Finding a coati in the middle of a dense, urban area surprised them. While the species is not considered threatened in the majority of its area of distribution, the coati population has been in a state of decline as a result of habitat loss and hunting.
“This record confirms the capacity of this species to use environments that have been changed by anthropic activity. In urban areas, the availability of anthropic food resources can favor the establishment of species with greater plasticity,” wrote the researchers.
“Conversely, proximity of humans can also cause conflicts and threats to wildlife and increases the likelihood of diseases transmitted by domesticated animals, such as cats and dogs.”
According to the study authors, this record is worthy of note because it refers to an urban area where coatis were believed to be extinct, in the only Brazilian state in which the species is threatened. The discovery highlights the importance of urban green spaces for wildlife conservation.
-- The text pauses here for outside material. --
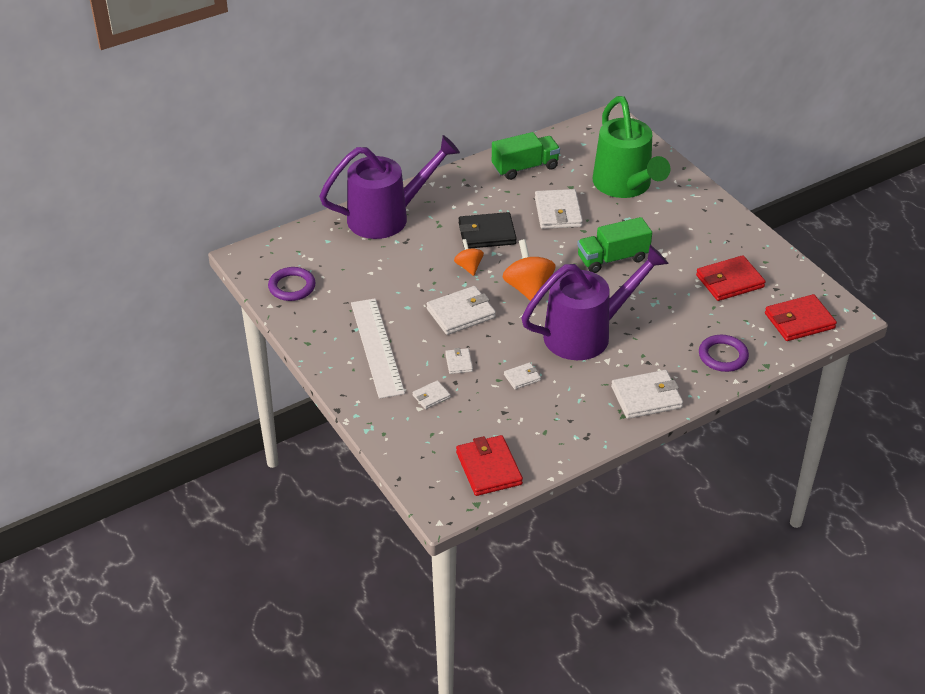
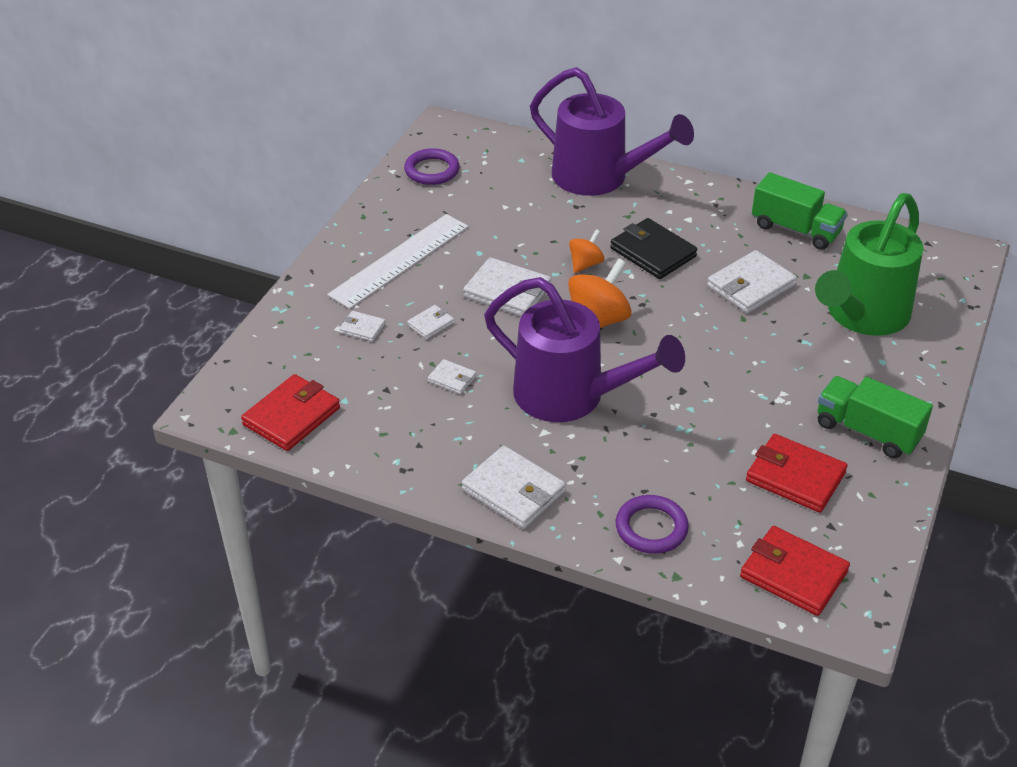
camera: 55 degrees right, 0 degrees up
green truck [577,217,652,273] -> green truck moved to [818,376,933,458]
“It highlights the importance of urban green spaces for wildlife conservation, since these spaces can furnish corridors or stepping-stones, enabling migration and reducing isolation of populations in increasingly fragmented landscapes,” wrote the researchers. “This is very important for defining appropriate conservation measurements for endangered species, especially beyond protected areas.”
The study – a partnership between the Canoas Airbase and La Salle University – was led by Dr. Cristina Vargas Cademartori. The findings are published in the open access journal Neotropical Biology and Conservation.